DISORDER AND MODULATIONS IN CRYSTAL CS2HGCL4

B. Sh. Bagautdinov1, I. D. Brown2, J. Luedecke3, M. Schneider3, Sander van Smaalen3, M. S. Novikova4

1 Institute of Solid State Physics, Russian Academy of the Sciences, Chernogolovka, Moscow district, Russia.
2 Institute for Materials Research, McMaster University, Hamilton, Canada.
3 Laboratory of Crystallography, University of Bayreuth, Bayreuth, Germany.
4 Institute of Crystallography RAS, Moscow

Keywords: incommensurate crystals, maximum entropy method

Cs2HgCl4 belongs to the family of A2BX4 compounds and, like many of them, shows ferroelectric and ferroelastic phase transitions at cooling [1]. The high resolution x-ray diffraction study of Cs2HgCl4 in the range 4.2-300K shows the series phase transitions with incommensurately and commensurately forms of modulation, first, along the pseudohexagonal a* axis, and then along c* axis (Pnma setting) :

normal Pnma

incommensurate q = (1/5 + d)a* ( 221 - 195K )
commensurate q = 1/5 a* ( 195 - 178K )
commensurate q = 1/3 c* ( 185.2 - 179K)
incommensurate q= (1/5 + d)c* ( 179 - 172 K )
commensurate q = 1/5 c* ( 172 - 163 K )
commensurate q = 1/2 c* ( 163 - 4.2 K )

To find the correlation of the low temperature modulations with features of prototype structure the accurate structural determinations of the normal Pnma at room temperature and commensurate ferroelectric q=1/5a* (187K) phases are performed using laboratory X-ray (Nonius-Mach3-CAD4 diffractometer) and DESY synchrotron radiation, respectively.

The data were processed in both ordinary and superspace group formlism in frame of the program system JANA. The structure models are analyzed by the Bond-Valence Method and Maximum Entropy Method.

Like many b-K2SO4 -type structure Cs2HgCl4 exhibits large amplitude anharmonic displacements at room temperature.
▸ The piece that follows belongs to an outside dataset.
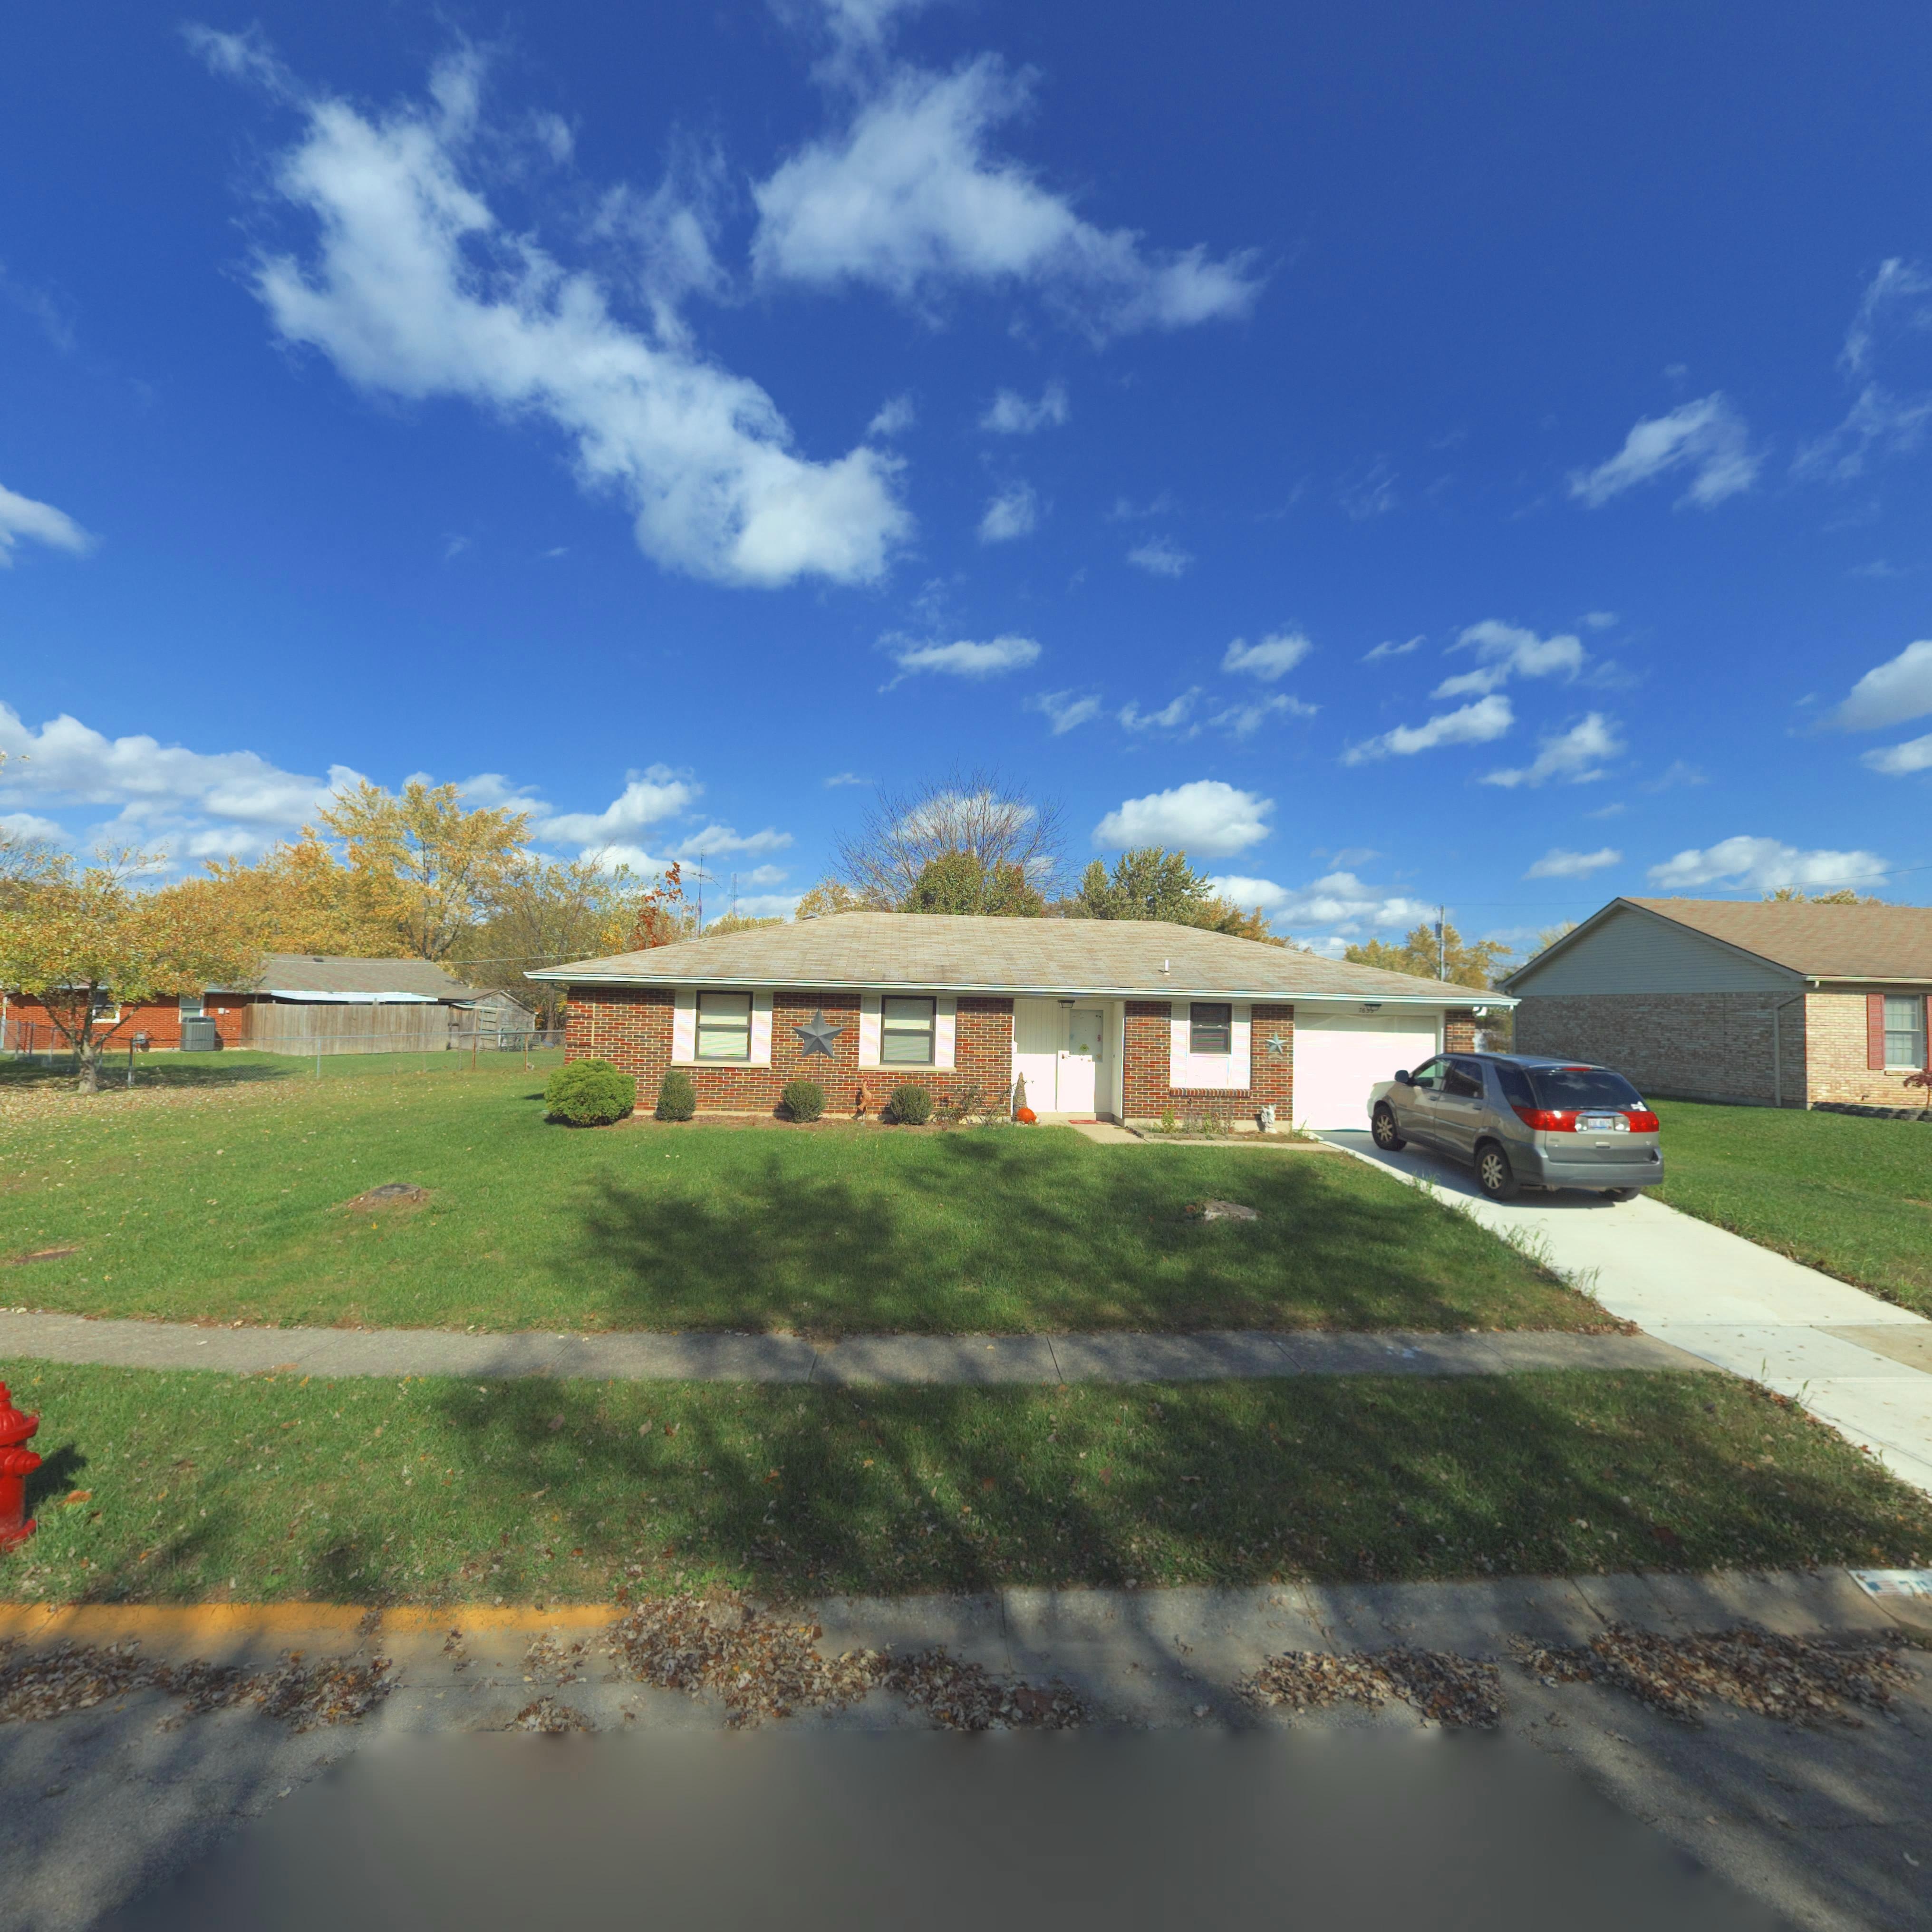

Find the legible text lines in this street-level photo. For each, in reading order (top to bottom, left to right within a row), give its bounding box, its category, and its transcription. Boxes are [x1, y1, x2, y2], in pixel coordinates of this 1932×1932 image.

For study of the disorder the Maximum Entropy Method applied to the Bragg intensity data.

Applying this metod allows to show that the atoms which involved in unphysically short distances exhibit strong anharmonic displacements out of the mirror plane. The relation between the soft phonons at room temperature and the static modulations at low tempeatures is found.

1. Dmitriev V.P Yuzyuk Yu.I., et al. Sov. Phys. Solid State (1988) 30, 704.